Alberta Tar Sands Destruction: Haven’t We Killed Enough Indigenous People On This Continent?
“With everything in my heart I said I don’t want the death of the Lubicon and Chippewayan Cree on my hands. Haven’t we killed enough people on this continent already?”
This was the question posed to a Republican Congress Person during a meeting in Washington, D.C. this week during the 2nd annual Citizens Climate Lobby meeting. Cathy Orlando, who asked it, is the leader of the Sudbury Citizens Climate Lobby Group and a Climate Project Presenter. Cathy’s day job is the Science Outreach Coordinator at Laurentian University.
Al Jazeera featured a story yesterday by filmmaker Tom Radford on Fort Chipewyan, one of the First Nations communities most severely affected by the tar sands:
I shot my first film, Death of a Delta, in Fort Chipewyan in 1972…Death of a Delta documented the fight of Fort Chipewyan to have a voice in the construction of a massive hydroelectric project on the Peace River, the W.A.C. Bennett Dam. At stake was not only the survival of the oldest community in Alberta, but the protection of a World Heritage site, the Peace Athabasca Delta, a convergence of migratory flyways and the greatest concentration of waterfowl on the continent.
In the David and Goliath struggle that ensued, David won. Water was released from the dam and water levels in the Delta returned to normal. The unique ecology of the region was saved.
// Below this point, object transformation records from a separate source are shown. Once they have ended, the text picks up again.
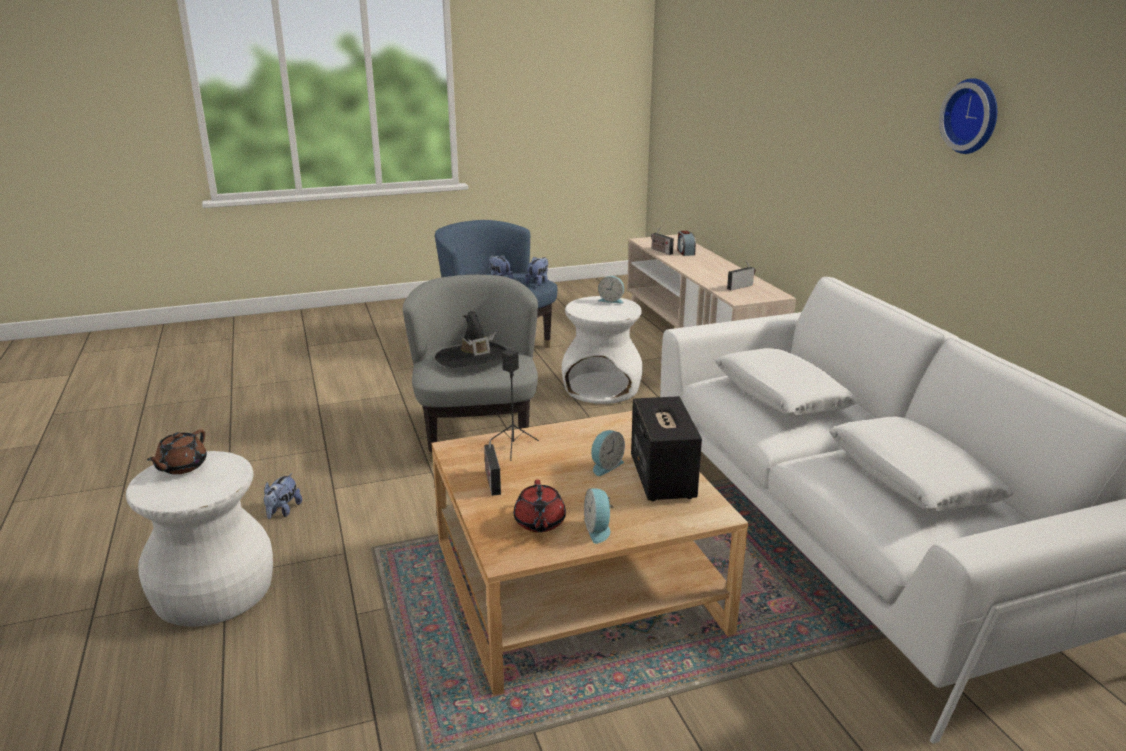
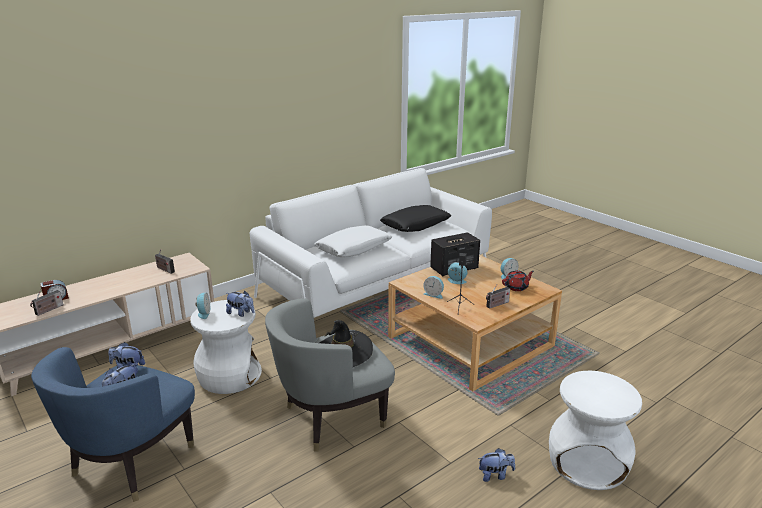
camera: 110 degrees left, 0 degrees up
(181, 467) = (595, 402): brown teapot -> none
(570, 435) = (434, 294): none -> alarm clock
(600, 316) = (241, 313): none -> plush toy
(911, 478) = (415, 225): white pillow -> black pillow
(973, 116) = (284, 97): wall clock -> none

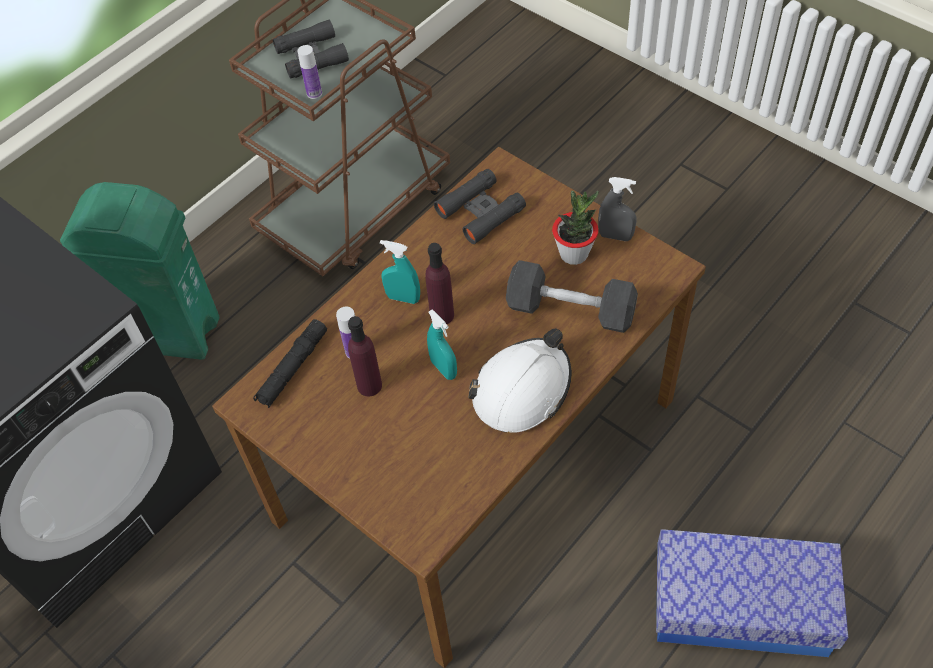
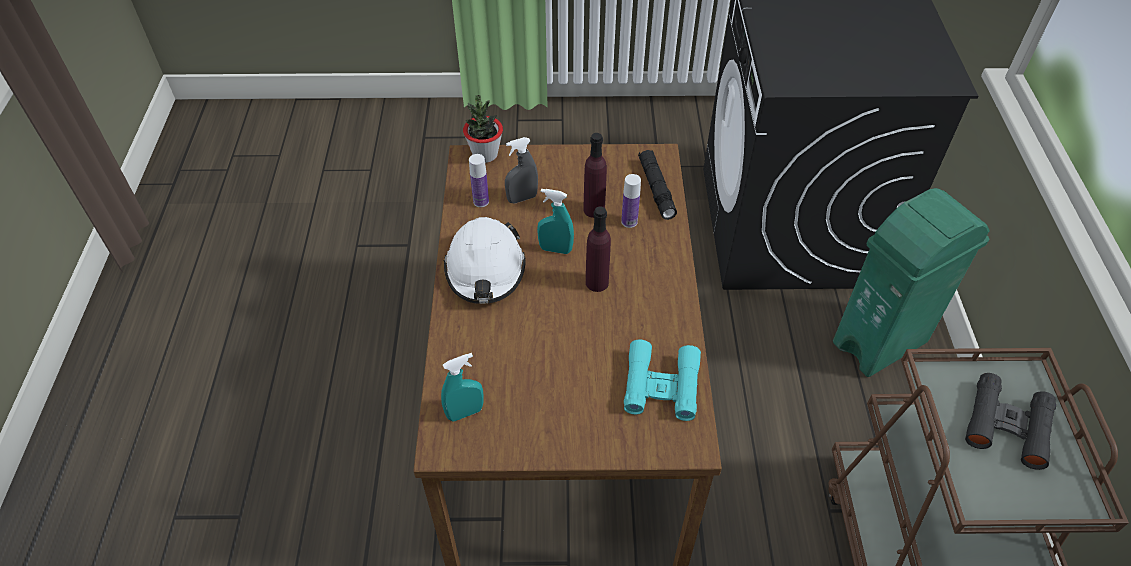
camera: 135 degrees right, 5 degrees down
(314, 93) = (940, 385): bottle -> bottle (481, 201)
(403, 298) = (639, 276): turquoise spray bottle -> turquoise spray bottle (465, 412)
(480, 211) = (661, 386): black binoculars -> turquoise binoculars
(570, 310) = (501, 349): grey dumbbell -> none
(574, 254) = (542, 401): potted plant -> potted plant (485, 155)
(615, 236) = (520, 444): grey spray bottle -> grey spray bottle (522, 198)
(740, 606) = (295, 447): storage box -> none

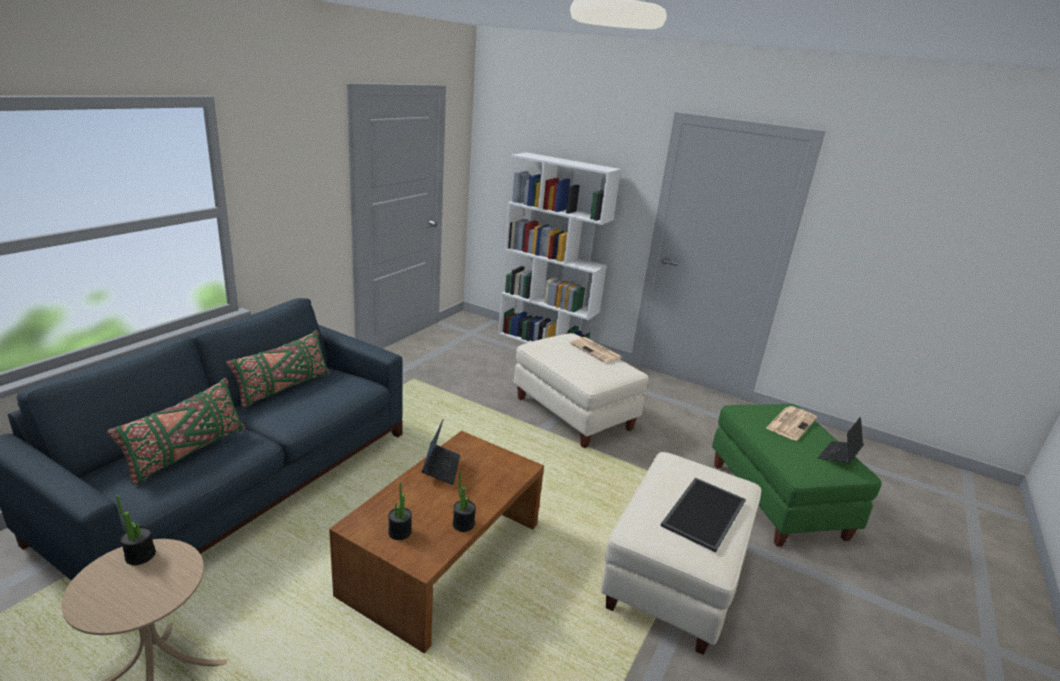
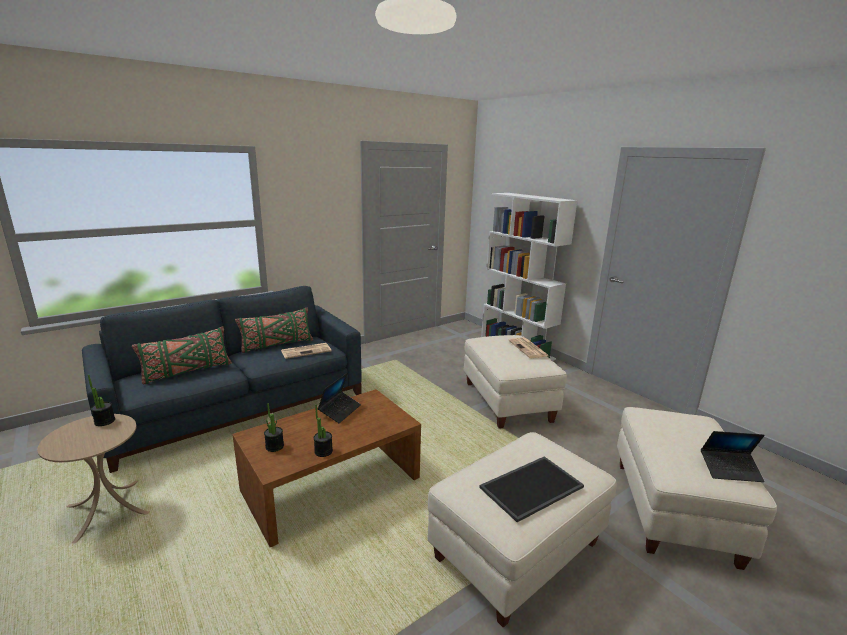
camera: 25 degrees right, 5 degrees down
(777, 500) = (674, 510): green ottoman -> beige ottoman
(791, 423) = (691, 431): newspaper -> newspaper (306, 351)
(839, 456) = (730, 470): laptop -> laptop turned 150 degrees counterclockwise

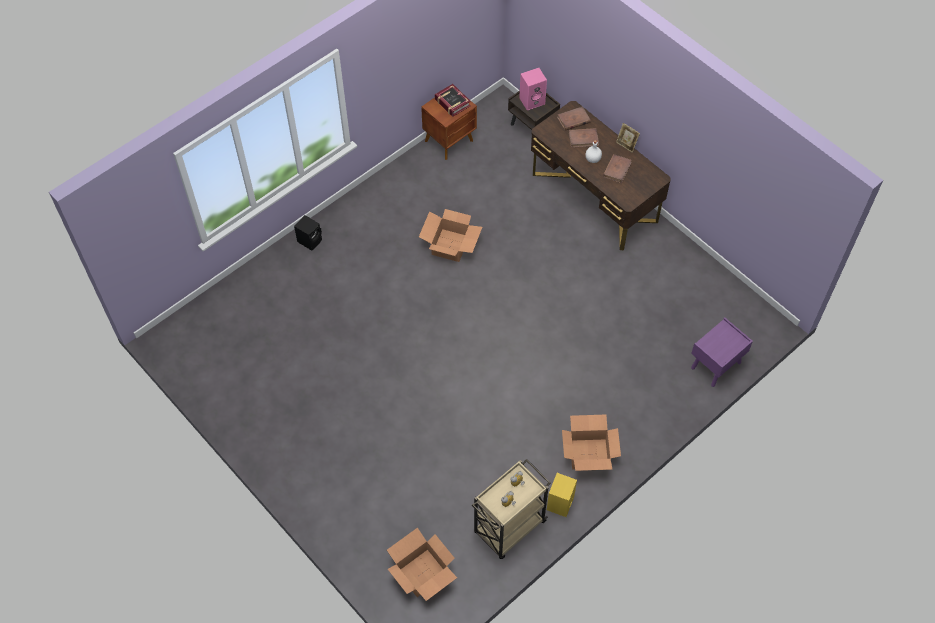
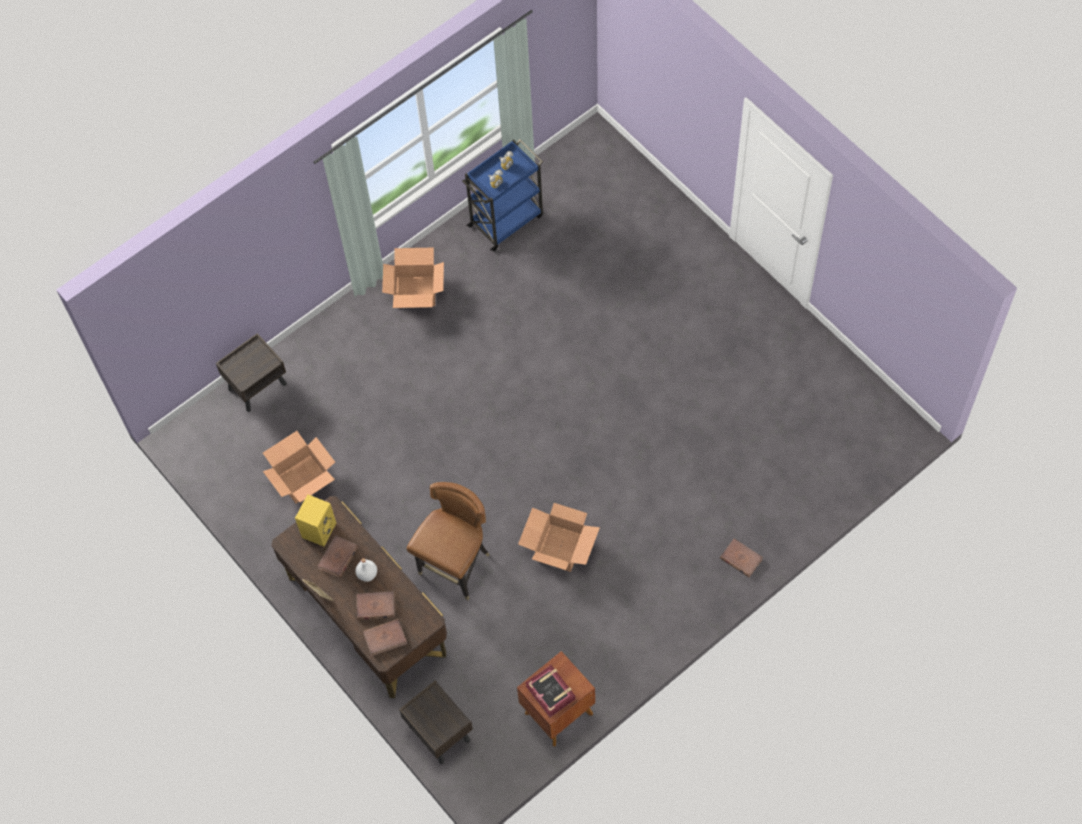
camera: 175 degrees left, 5 degrees up
(310, 240) = (740, 558): black speaker -> brown book
(422, 573) = (595, 180): cardboard box -> cardboard box (302, 478)
(509, 528) = (506, 220): beige cart -> blue cart
(530, 230) = (456, 567): none -> brown chair
(532, 100) = (437, 719): pink speaker -> none
(560, 504) = (451, 242): yellow speaker -> yellow speaker (318, 529)
(715, 366) = (258, 386): purple nightstand -> brown nightstand

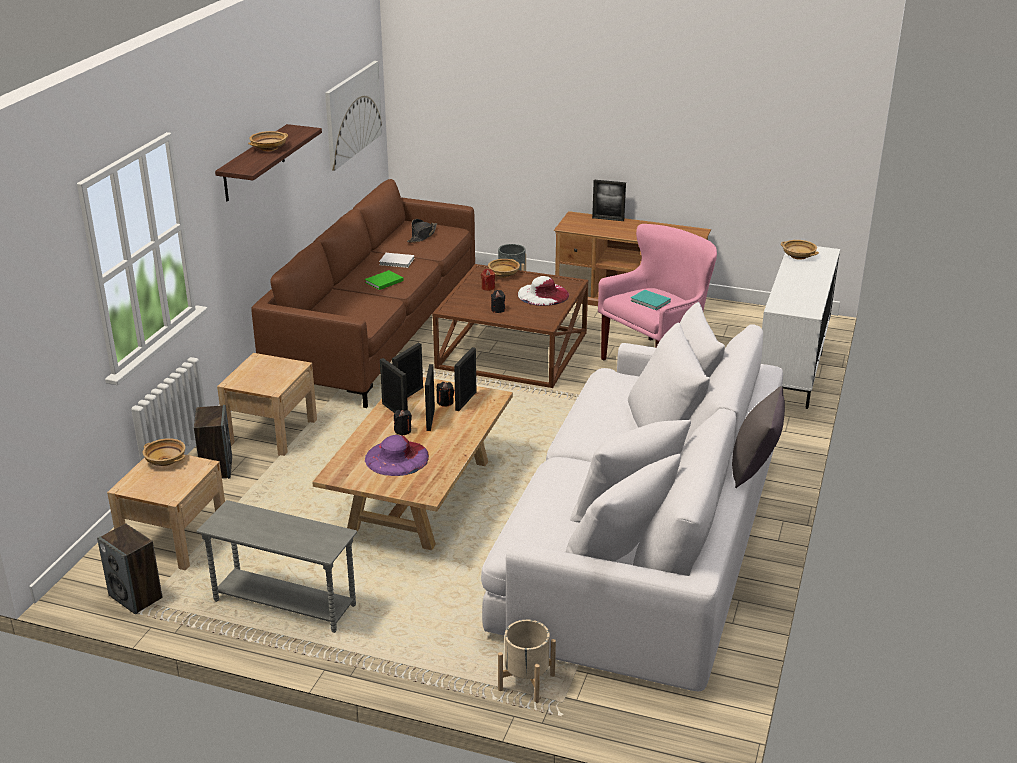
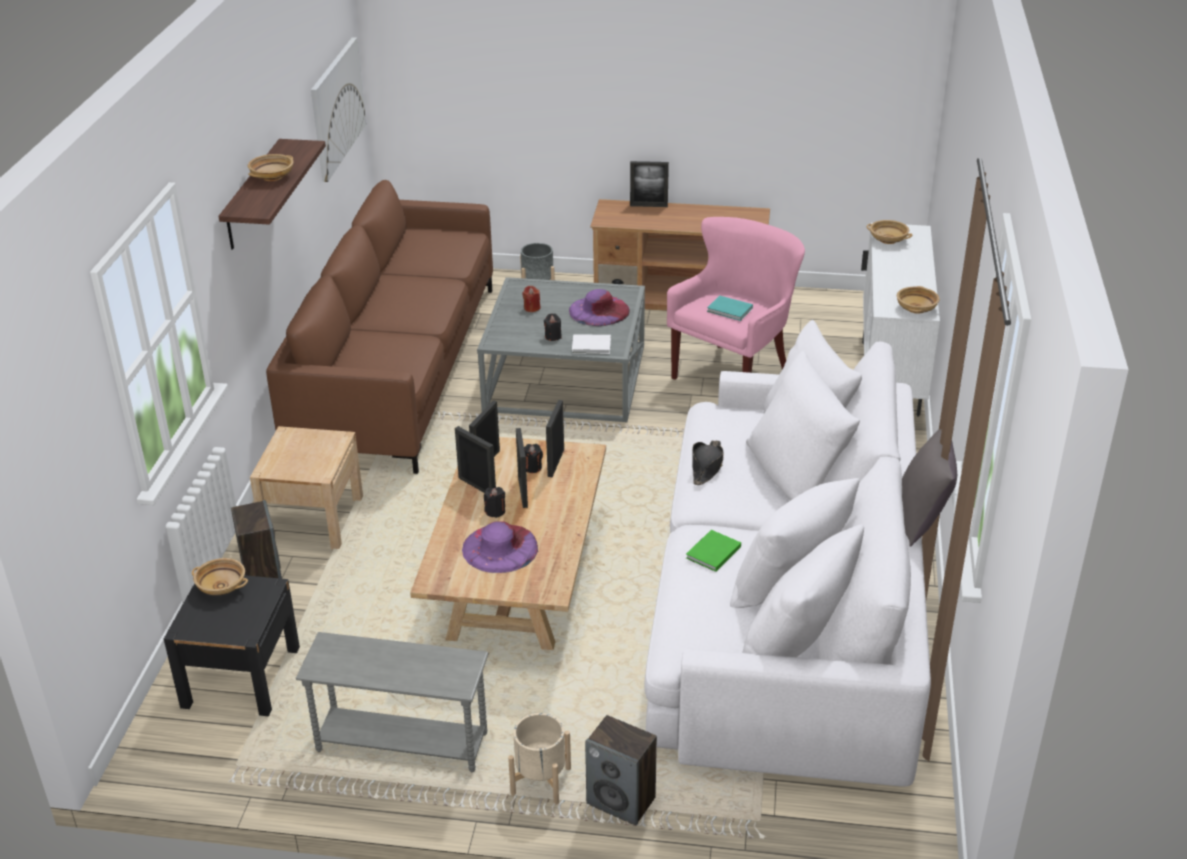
camera: 10 degrees left, 5 degrees up
(136, 597) = (219, 759): speaker -> speaker (622, 801)
(174, 539) = (241, 677): beige nightstand -> black nightstand
(383, 282) = (408, 315): green book -> green book (712, 553)
(397, 262) = (416, 286): white book -> white book (592, 346)
(422, 236) = (434, 247): black hat -> black hat (706, 467)
(503, 274) = (544, 288): beige bowl -> beige bowl (916, 308)
(511, 350) = (564, 377): brown coffee table -> grey coffee table
(526, 682) = (712, 802): beige planter -> beige planter (540, 781)
(543, 294) = (599, 310): white hat -> purple hat

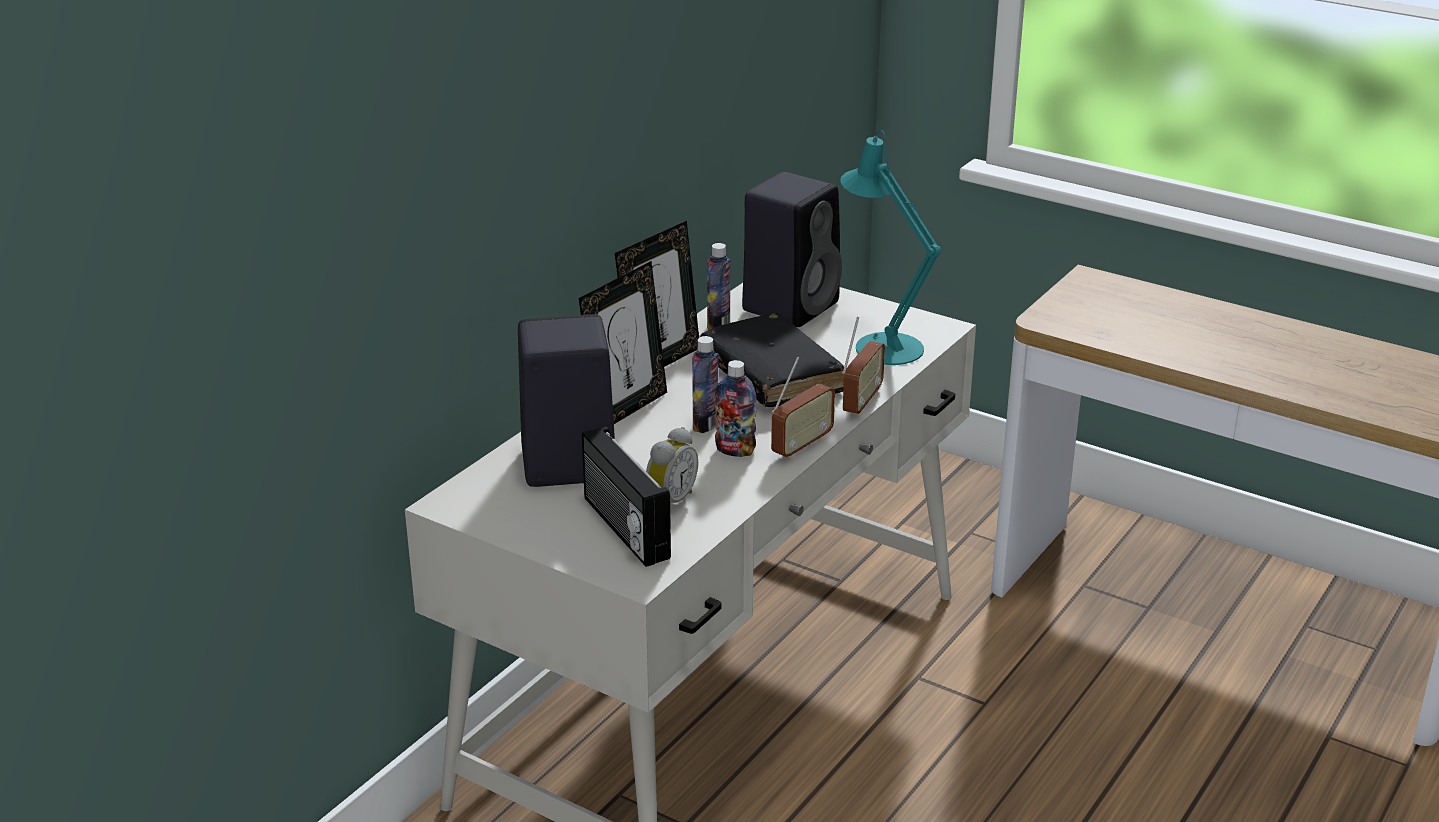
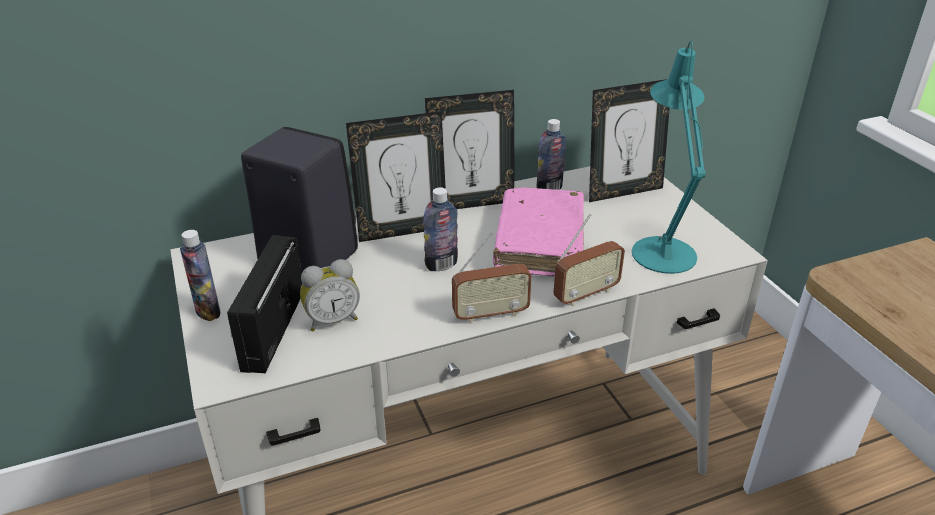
camera: 35 degrees right, 5 degrees up
(735, 450) = (435, 296): bottle -> bottle (208, 311)
(771, 375) = (540, 243): black book -> pink book
(791, 305) = (623, 191): black speaker -> picture frame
The town survived.
Today, that same David, the collective will of the thousand residents of Fort Chipewyan, is fighting an even more imposing Goliath. The Alberta oil sands is arguably now the world’s largest construction project. Its expansion will have an estimated $1.7 trillion impact on the Canadian economy over the coming decades. An area of boreal forest the size of Greece will be affected by industrial activity.
Once again the issue is water, but this time it is not just the flow of the river, but the chemicals the current may be carrying downstream from the strip mines and bitumen upgraders. In recent years, according to the Alberta Cancer Board, Fort Chipewyan has experienced an unusually high rate of cancer. Local fishermen are finding growing numbers of deformed fish in their nets. Residents and John O’Connor, the community doctor, worry there could be a connection to the oil sands.